- Task statement
Repeat the stretch of entries below from the line with "left hip: (208, 100)" through the line with "left shoulder: (114, 78)". Include both ends and add nothing.

[[ Information shown, beginning ]]

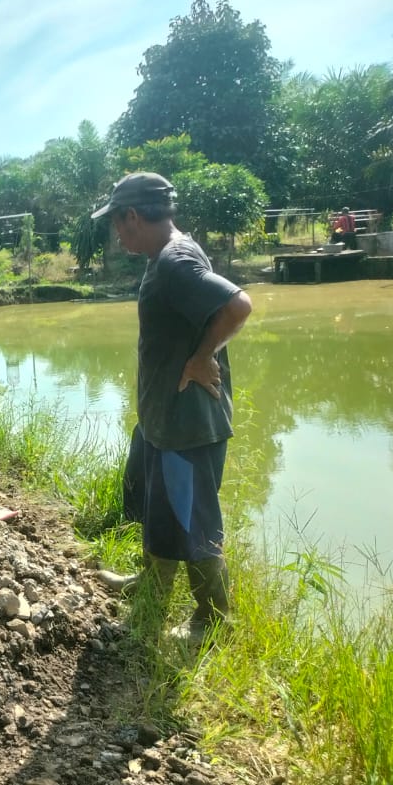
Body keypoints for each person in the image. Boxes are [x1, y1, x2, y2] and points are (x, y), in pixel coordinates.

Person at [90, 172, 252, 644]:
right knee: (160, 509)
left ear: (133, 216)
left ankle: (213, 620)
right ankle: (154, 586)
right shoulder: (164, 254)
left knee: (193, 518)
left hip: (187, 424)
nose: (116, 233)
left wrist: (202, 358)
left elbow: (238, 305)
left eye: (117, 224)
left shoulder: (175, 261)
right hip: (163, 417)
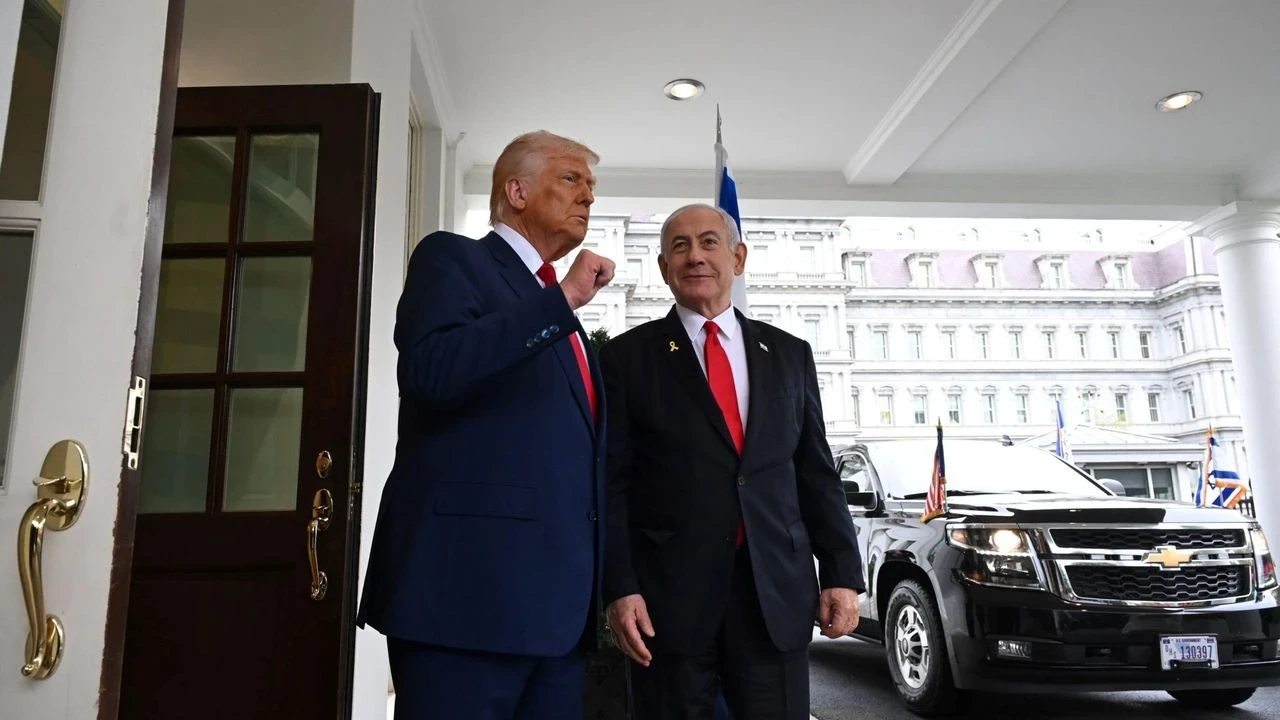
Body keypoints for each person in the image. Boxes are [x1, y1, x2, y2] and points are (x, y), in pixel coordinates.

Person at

[[ Information shown, end ]]
[[ Information shown, beginning ]]

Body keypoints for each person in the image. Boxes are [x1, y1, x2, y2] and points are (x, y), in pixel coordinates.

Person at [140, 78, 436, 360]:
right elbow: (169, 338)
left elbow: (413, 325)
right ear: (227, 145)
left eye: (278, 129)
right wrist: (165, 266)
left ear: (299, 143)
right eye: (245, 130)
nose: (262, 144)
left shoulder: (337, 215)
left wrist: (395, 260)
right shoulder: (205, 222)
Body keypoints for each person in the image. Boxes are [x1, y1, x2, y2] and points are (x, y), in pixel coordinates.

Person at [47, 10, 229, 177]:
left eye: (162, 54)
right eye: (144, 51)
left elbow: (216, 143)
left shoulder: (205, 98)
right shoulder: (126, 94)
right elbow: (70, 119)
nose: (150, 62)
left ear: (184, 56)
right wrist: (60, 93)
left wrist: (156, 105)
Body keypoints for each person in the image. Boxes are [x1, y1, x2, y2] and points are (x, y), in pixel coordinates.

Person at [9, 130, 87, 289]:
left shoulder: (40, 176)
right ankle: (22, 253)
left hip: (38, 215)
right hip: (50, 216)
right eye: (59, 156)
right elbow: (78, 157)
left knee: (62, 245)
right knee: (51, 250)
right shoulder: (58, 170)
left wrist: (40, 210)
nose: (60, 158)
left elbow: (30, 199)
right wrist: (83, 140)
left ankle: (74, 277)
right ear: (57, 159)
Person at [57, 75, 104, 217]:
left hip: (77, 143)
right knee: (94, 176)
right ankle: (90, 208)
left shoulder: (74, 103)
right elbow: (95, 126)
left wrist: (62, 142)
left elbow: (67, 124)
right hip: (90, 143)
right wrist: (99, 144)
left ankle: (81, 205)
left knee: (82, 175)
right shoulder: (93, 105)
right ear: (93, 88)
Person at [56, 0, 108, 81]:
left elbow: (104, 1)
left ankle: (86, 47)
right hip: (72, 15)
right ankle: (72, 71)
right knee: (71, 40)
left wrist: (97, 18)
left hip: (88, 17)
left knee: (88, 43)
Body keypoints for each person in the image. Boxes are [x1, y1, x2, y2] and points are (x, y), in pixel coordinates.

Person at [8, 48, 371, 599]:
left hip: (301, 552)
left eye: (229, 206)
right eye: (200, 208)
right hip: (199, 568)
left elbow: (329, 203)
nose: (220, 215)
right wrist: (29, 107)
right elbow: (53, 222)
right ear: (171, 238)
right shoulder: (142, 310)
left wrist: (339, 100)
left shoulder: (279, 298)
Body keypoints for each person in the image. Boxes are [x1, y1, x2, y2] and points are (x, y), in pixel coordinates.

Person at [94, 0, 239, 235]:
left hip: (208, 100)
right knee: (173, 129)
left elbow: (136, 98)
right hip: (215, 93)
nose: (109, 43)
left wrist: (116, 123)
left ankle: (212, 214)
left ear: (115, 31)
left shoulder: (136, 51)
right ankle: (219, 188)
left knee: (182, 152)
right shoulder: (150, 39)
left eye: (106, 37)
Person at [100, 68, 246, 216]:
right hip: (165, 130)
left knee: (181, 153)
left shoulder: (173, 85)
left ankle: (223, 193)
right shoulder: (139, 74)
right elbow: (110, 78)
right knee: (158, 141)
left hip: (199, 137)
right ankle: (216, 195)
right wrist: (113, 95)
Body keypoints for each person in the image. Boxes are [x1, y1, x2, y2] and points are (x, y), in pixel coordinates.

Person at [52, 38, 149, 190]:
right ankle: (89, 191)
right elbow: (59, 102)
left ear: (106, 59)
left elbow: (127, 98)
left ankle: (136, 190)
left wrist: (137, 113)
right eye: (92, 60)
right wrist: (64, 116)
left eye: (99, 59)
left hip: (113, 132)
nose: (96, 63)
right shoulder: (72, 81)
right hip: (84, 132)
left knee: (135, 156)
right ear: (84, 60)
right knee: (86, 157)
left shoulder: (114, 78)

[[ Information shown, end ]]
[[ Information shown, beginning ]]

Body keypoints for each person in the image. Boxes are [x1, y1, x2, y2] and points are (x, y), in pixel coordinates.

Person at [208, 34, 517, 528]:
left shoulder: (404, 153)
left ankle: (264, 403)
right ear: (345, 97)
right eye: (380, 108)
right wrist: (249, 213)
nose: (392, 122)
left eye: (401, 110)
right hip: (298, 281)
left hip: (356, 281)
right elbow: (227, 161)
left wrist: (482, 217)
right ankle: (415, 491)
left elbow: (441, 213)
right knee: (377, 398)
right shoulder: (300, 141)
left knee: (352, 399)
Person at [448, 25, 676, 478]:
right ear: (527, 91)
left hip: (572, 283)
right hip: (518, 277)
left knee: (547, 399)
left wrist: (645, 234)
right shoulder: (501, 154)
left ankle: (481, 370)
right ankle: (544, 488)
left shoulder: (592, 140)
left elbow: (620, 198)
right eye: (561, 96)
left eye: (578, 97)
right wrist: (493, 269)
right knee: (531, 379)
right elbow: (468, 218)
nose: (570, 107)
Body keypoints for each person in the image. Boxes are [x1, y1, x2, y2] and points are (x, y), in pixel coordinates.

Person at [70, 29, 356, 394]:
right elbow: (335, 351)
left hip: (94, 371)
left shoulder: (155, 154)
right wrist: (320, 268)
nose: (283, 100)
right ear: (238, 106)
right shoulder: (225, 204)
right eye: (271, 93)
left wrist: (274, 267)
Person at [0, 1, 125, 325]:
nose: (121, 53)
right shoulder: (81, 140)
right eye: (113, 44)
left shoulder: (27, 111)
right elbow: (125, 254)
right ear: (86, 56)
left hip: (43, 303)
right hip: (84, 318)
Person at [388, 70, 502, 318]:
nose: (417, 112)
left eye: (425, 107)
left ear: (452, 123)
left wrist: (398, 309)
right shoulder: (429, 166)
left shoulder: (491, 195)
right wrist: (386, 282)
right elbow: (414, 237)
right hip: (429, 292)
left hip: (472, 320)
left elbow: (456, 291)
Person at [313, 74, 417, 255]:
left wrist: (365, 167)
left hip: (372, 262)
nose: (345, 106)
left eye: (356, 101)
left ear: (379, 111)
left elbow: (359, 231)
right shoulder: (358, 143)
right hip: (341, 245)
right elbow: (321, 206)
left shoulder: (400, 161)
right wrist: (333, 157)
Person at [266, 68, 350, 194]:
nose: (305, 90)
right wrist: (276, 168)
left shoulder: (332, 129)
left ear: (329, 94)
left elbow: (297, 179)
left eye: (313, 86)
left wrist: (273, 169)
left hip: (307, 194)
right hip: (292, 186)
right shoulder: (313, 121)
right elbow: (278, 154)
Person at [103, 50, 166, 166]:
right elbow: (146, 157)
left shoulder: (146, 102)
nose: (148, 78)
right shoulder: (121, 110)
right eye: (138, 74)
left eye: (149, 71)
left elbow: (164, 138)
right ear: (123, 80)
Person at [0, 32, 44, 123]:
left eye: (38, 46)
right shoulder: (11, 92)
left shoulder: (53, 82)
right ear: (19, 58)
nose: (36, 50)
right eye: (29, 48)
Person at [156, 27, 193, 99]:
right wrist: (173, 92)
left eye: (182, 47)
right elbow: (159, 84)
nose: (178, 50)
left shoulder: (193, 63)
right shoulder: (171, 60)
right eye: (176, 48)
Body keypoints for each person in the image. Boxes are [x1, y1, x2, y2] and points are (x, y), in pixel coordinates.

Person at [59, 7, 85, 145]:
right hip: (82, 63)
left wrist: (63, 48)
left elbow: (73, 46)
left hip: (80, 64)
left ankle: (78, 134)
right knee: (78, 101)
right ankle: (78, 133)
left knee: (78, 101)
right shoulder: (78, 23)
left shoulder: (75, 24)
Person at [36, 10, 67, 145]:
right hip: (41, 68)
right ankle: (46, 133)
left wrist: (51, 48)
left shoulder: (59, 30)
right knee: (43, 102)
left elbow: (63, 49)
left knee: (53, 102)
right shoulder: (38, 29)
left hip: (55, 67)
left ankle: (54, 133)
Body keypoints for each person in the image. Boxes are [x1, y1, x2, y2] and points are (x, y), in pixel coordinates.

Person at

[[ Information shown, end ]]

- Result
left hip: (208, 100)
right knee: (173, 129)
left elbow: (136, 98)
right hip: (215, 93)
nose: (109, 43)
left wrist: (116, 123)
left ankle: (212, 214)
left ear: (115, 31)
left shoulder: (136, 51)
right ankle: (219, 188)
left knee: (182, 152)
right shoulder: (150, 39)
left eye: (106, 37)
Person at [100, 68, 246, 216]:
right hip: (165, 130)
left knee: (181, 153)
left shoulder: (173, 85)
left ankle: (223, 193)
right shoulder: (139, 74)
right elbow: (110, 78)
right knee: (158, 141)
left hip: (199, 137)
right ankle: (216, 195)
right wrist: (113, 95)
Body keypoints for each person in the image. Boxes are [x1, y1, x2, y2] and points are (x, y), in pixel coordinates.

Person at [52, 38, 149, 190]:
right ankle: (89, 191)
right elbow: (59, 102)
left ear: (106, 59)
left elbow: (127, 98)
left ankle: (136, 190)
left wrist: (137, 113)
right eye: (92, 60)
right wrist: (64, 116)
left eye: (99, 59)
left hip: (113, 132)
nose: (96, 63)
right shoulder: (72, 81)
right hip: (84, 132)
left knee: (135, 156)
right ear: (84, 60)
right knee: (86, 157)
left shoulder: (114, 78)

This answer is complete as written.